# Why is Hamiltonian Path and graph coloring np complete and shortest path p when the former can also be solved using DFS recursively?

NP is a complexity class that represents the set of all decision problems for which the instances where the answer is "yes" have proofs that can be verified in polynomial time. But hamiltonian path can also be deduced by recursively traversing dfs.

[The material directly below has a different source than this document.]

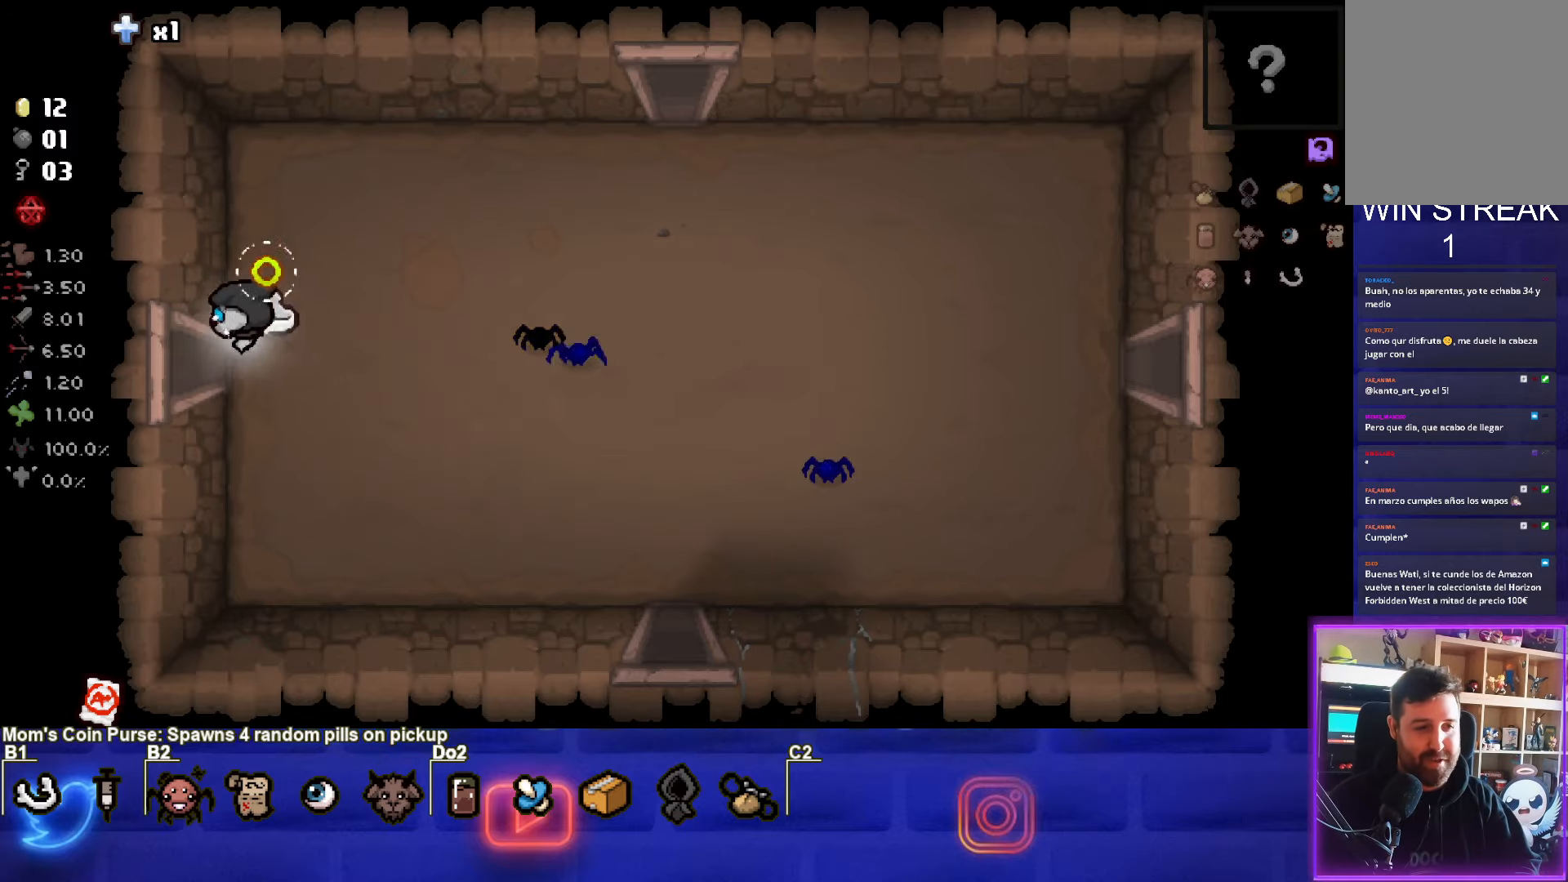
{"buttons": ["SQUARE"], "left_stick": "center", "events": [[250, "left_stick", "center"]]}
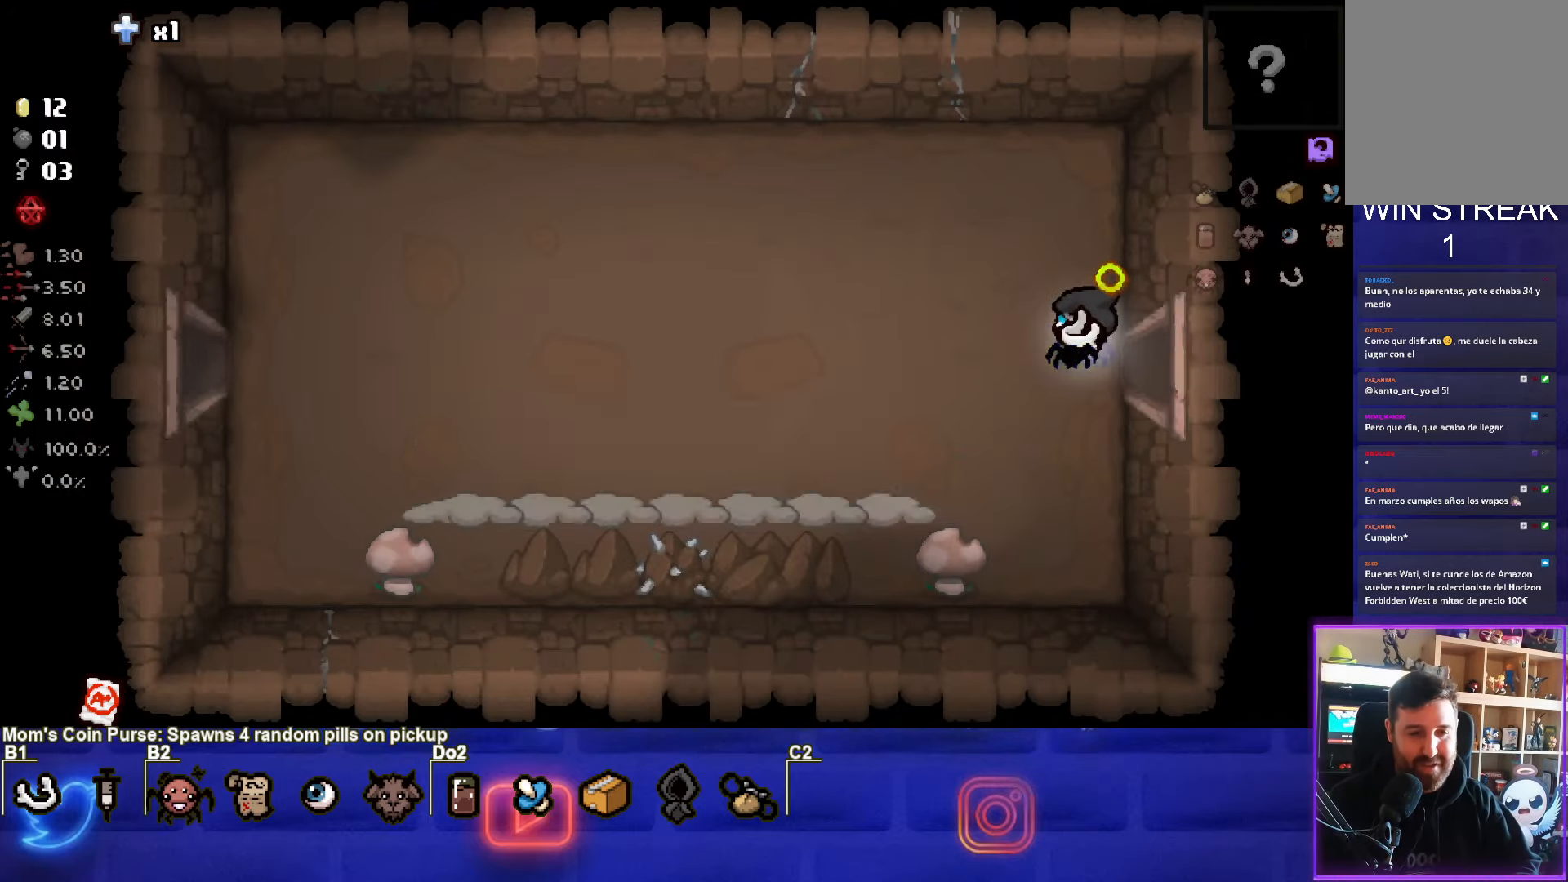
{"buttons": [], "left_stick": "down-left", "events": [[250, "left_stick", "down-left"], [500, "SQUARE", "up"]]}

• How do you solve Hamiltonian path using a DFS? – adrianN Jun 24 '16 at 12:24
• geeksforgeeks.org/find-paths-given-source-destination ..... Use it and check whether the path covers all vertices. – Ulsa Minor Jun 24 '16 at 12:26
• @UlsaMinor And what if it doesn't cover all the vertices? – David Richerby Jun 24 '16 at 12:29
• then their is no hamiltonian path available! – Ulsa Minor Jun 24 '16 at 12:32
• @UslaMinor But maybe there is another path that covers all the vertices? You've checked only one possible path. – Tom van der Zanden Jun 27 '16 at 7:45

Indeed, it's not even obvious that you can solve Hamiltonian path using depth-first search. Consider the graph that is a clique plus one extra vertex, which sends one edge to the clique, say to vertex $x$. If you start your depth-first search at $x$, none of the paths explored by the DFS will be Hamiltonian. Further, if you start at any other vertex in the clique, you might have to explore something like $n!$ paths before you find a path that visits every vertex in the clique, finishing at $x$ and then moves to the extra vertex.